- _Passage to read_:
And despite a court order dumbed down to “JUST DO IT!” Apple still isn’t complying with the authorities in charge. Now, who’s to say this isn’t just some huge political row being had to be dramatic and make Apple look like the bad guy?
Owners of the iPhone can easily “jail break” the device, which is a near illegal way to add modifications and tailor the iPhone to anyone’s needs. Even criminals. This process is incredibly easy and has only gotten easier. The question then is, if it is this easy for a consumer to “hack” their phone who’s to say the FBI/CIA/NSA haven’t already done so? Are you telling me that Steve Gibson, a former software engineer who helped design the backbone of Apple products, couldn’t hack in? What about John McAfee, the owner and creator of McAfee security?
He says he can do it with no problem, in about a month. He has even gone as far to say “-The FBI is just cheap and unwilling to drop big bucks on the right bad guys to make it happen.” It sounds like McAfee has hacked into an iPhone before then, doesn’t it?
What makes it even more strange is that while they may not be able to access the phone directly, plugging it into a Mac or a PC and hacking its backup would be way easier, cheaper, and yield the same results. Maybe they already have done that and are just looking for a future way to prevent suspected terrorist communications later on.

- _Tasks_:
**A)** In the passage on Apple and the FBI, how long does John McAfee say it would take him to get into the phone?
**B)** Please transcribe the passage on Apple and the FBI, starting at "Owners of the" and ending at "then, doesn’t it?".
**C)** Write the next part of the passage on Apple and the FBI, picking up after its final sentence.
None of these rows are needed.

[Saved entries]
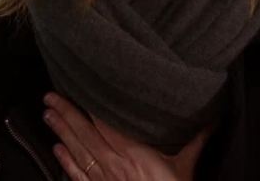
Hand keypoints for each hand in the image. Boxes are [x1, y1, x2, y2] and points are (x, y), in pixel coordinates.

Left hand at [43, 92, 207, 180]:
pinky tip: (56, 150)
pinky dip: (65, 163)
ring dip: (61, 132)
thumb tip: (212, 117)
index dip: (90, 107)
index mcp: (135, 153)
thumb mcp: (188, 167)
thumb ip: (196, 141)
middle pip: (85, 135)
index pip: (107, 124)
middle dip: (66, 114)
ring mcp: (104, 180)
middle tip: (49, 97)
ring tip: (47, 115)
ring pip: (78, 152)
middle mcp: (114, 164)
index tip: (77, 88)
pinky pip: (78, 176)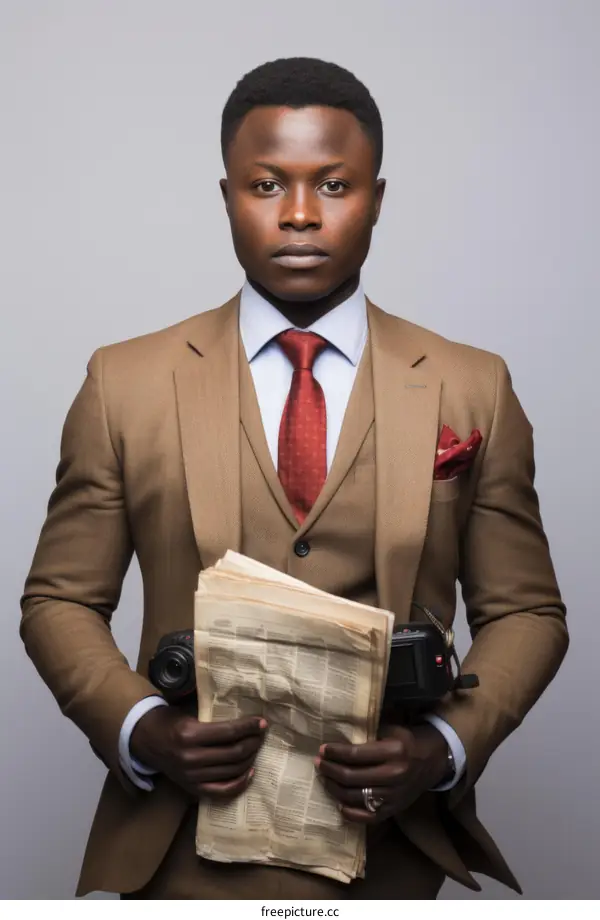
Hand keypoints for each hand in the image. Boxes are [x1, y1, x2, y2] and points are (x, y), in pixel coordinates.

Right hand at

- _Responses to the tasks_:
**A)** About a month.

**B)**
Owners of the iPhone can easily “jail break” the device, which is a near illegal way to add modifications and tailor the iPhone to anyone’s needs. Even criminals. This process is incredibly easy and has only gotten easier. The question then is, if it is this easy for a consumer to “hack” their phone who’s to say the FBI/CIA/NSA haven’t already done so? Are you telling me that Steve Gibson, a former software engineer who helped design the backbone of Apple products, couldn’t hack in? What about John McAfee, the owner and creator of McAfee security?
He says he can do it with no problem, in about a month. He has even gone as far to say “-The FBI is just cheap and unwilling to drop big bucks on the right bad guys to make it happen.” It sounds like McAfee has hacked into an iPhone before then, doesn’t it?

**C)**
Regardless of Apples intentions to uphold its security standards the FBI is trying to protect a country, but the way of doing it may not be the best.
In conclusion let us think for a minute.
Suppose that Apple designed this “FBiOS” in order to possibly find information on terrorist communication, this opens up a window for someone else to steal this OS and use it on anyone, and anything running on an Apple Operating System, including Apple Banking. They way I see it, with the recent reveal of the planned Apple Car, the world is moving towards an Apple dominated society. Future projects may include security cameras, vending machines, stop lights, etc. Most electronics run on Java or a form of Java, and every high school kid and there dog knows how to write basic script for it. What’s to stop a more secure system leading the way to the future and the public into a fall sense of security? The mere existence of an OS this powerful spells the end for privacy in every day life whether it be at home, or in public.